*INPUT DATA*:
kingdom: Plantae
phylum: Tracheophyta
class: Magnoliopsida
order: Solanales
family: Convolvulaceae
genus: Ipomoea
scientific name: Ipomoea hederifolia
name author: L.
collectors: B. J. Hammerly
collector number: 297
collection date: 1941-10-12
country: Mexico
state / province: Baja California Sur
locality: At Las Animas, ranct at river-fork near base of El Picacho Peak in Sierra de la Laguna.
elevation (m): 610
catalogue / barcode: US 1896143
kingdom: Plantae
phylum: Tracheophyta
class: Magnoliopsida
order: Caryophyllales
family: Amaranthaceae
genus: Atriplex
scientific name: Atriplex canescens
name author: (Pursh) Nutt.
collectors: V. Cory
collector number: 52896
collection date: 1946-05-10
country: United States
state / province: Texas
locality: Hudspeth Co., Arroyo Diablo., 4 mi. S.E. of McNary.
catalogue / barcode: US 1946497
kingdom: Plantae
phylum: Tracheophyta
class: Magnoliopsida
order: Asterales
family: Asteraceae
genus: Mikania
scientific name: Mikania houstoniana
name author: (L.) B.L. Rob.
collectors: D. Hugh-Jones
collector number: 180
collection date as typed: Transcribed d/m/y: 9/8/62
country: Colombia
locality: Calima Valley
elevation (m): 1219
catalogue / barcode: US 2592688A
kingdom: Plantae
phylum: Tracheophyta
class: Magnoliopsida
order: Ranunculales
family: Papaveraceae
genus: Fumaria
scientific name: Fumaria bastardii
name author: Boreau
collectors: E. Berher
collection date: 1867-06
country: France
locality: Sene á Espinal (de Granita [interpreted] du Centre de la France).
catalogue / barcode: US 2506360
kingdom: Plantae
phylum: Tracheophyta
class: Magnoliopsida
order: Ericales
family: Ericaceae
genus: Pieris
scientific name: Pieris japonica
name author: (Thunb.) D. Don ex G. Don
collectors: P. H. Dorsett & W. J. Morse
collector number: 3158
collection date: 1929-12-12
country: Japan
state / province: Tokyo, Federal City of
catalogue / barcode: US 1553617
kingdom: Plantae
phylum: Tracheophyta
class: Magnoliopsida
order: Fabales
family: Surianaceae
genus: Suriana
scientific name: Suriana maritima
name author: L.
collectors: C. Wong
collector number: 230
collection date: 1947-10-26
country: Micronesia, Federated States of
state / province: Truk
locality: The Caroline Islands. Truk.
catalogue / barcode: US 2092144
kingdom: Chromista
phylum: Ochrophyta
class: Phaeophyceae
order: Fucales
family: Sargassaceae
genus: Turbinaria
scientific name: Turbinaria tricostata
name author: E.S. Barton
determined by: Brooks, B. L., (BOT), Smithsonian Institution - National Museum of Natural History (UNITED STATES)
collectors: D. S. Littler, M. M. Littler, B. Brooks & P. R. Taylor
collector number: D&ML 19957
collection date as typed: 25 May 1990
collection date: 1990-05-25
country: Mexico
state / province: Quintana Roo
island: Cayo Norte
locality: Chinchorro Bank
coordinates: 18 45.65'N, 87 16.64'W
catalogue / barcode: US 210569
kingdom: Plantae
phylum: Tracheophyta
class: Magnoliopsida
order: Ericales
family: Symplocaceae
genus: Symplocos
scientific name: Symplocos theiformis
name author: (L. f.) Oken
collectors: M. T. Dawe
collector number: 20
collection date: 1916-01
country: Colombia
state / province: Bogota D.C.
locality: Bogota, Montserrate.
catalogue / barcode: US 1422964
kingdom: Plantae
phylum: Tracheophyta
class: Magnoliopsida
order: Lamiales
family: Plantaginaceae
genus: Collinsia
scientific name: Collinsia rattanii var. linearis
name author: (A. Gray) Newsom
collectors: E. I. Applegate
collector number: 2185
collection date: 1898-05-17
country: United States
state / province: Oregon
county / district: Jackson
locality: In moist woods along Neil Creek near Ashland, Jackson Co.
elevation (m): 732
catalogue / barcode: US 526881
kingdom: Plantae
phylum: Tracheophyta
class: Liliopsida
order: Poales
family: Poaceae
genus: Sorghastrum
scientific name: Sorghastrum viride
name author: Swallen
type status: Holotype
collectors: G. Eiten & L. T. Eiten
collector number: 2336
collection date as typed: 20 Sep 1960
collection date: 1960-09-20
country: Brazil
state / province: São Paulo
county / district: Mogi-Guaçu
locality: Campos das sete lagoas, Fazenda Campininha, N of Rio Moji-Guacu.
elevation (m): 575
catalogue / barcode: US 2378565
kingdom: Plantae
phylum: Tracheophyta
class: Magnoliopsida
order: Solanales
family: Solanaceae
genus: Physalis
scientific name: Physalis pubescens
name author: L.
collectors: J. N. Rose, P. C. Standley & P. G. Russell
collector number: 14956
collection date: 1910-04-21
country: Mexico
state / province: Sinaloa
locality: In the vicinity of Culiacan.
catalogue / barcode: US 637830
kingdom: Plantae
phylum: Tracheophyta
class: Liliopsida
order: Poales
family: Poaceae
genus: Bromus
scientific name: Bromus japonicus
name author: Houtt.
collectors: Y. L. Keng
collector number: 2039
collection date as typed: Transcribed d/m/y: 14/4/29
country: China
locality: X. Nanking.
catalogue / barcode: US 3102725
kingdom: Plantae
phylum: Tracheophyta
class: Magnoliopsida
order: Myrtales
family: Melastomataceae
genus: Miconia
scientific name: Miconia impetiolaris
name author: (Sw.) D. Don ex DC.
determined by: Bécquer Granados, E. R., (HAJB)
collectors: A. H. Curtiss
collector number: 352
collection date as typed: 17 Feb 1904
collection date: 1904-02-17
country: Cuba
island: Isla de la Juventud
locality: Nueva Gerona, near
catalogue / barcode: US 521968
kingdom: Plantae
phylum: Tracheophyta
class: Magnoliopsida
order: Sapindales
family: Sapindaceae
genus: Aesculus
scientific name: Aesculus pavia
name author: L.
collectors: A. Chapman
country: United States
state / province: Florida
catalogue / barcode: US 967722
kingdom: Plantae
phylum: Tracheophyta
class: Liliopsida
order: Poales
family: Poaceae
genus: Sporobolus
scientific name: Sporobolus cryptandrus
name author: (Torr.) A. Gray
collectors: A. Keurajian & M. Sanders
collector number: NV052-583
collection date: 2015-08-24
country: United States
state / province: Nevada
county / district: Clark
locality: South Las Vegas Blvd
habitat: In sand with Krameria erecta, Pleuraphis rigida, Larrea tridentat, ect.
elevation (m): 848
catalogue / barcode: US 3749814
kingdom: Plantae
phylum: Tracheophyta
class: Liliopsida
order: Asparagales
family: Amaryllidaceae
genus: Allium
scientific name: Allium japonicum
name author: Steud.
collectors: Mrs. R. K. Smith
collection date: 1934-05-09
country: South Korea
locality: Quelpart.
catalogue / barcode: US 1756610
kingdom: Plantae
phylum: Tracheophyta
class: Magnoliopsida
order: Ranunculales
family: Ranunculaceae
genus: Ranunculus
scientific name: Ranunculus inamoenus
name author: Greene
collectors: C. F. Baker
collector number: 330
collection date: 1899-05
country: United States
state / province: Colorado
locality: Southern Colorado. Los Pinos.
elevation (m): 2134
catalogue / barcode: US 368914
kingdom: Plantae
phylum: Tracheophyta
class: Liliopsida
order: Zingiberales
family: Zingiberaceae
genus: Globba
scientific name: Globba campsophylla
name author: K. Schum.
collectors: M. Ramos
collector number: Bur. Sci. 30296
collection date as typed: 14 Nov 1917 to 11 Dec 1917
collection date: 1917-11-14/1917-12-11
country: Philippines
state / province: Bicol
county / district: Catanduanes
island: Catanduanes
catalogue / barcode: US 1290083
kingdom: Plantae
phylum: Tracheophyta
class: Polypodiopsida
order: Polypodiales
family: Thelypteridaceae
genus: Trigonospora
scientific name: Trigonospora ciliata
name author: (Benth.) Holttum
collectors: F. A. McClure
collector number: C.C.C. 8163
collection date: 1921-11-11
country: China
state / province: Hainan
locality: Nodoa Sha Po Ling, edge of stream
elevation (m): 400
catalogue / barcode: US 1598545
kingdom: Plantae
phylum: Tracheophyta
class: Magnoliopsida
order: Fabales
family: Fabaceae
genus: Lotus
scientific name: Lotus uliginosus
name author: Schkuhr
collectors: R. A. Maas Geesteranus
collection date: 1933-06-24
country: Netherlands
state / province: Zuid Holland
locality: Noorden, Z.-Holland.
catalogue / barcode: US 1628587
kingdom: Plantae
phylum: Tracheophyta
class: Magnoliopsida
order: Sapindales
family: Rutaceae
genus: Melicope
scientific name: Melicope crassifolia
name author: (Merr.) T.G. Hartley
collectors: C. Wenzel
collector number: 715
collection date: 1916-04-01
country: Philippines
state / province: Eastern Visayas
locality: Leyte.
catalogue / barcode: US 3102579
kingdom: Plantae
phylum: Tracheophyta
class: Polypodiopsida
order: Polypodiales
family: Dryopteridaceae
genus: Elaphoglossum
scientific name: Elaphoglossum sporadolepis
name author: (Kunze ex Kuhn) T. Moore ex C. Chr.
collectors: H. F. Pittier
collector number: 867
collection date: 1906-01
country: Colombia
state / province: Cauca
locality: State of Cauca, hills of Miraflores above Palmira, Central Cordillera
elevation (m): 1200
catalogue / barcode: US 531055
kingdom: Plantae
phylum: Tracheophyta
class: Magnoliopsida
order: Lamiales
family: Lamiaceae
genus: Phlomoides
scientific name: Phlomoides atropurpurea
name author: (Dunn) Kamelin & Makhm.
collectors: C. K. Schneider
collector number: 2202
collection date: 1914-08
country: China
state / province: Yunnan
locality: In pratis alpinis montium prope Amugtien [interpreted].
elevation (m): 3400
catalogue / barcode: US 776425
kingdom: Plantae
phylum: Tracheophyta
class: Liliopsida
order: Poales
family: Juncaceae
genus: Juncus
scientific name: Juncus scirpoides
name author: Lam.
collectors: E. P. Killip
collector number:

*AIM OF THE EXERCISE*:
Begin at the line in the records that has "scientific name: Allium japonicum" and stop after the line that has "scientific name: Trigonospora ciliata". Put each of those lines, both ends included, into a JSON list as one string, leaving out blank lines.

*RESULT FOR THIS TASK*:
[
  "scientific name: Allium japonicum",
  "name author: Steud.",
  "collectors: Mrs. R. K. Smith",
  "collection date: 1934-05-09",
  "country: South Korea",
  "locality: Quelpart.",
  "catalogue / barcode: US 1756610",
  "kingdom: Plantae",
  "phylum: Tracheophyta",
  "class: Magnoliopsida",
  "order: Ranunculales",
  "family: Ranunculaceae",
  "genus: Ranunculus",
  "scientific name: Ranunculus inamoenus",
  "name author: Greene",
  "collectors: C. F. Baker",
  "collector number: 330",
  "collection date: 1899-05",
  "country: United States",
  "state / province: Colorado",
  "locality: Southern Colorado. Los Pinos.",
  "elevation (m): 2134",
  "catalogue / barcode: US 368914",
  "kingdom: Plantae",
  "phylum: Tracheophyta",
  "class: Liliopsida",
  "order: Zingiberales",
  "family: Zingiberaceae",
  "genus: Globba",
  "scientific name: Globba campsophylla",
  "name author: K. Schum.",
  "collectors: M. Ramos",
  "collector number: Bur. Sci. 30296",
  "collection date as typed: 14 Nov 1917 to 11 Dec 1917",
  "collection date: 1917-11-14/1917-12-11",
  "country: Philippines",
  "state / province: Bicol",
  "county / district: Catanduanes",
  "island: Catanduanes",
  "catalogue / barcode: US 1290083",
  "kingdom: Plantae",
  "phylum: Tracheophyta",
  "class: Polypodiopsida",
  "order: Polypodiales",
  "family: Thelypteridaceae",
  "genus: Trigonospora",
  "scientific name: Trigonospora ciliata"
]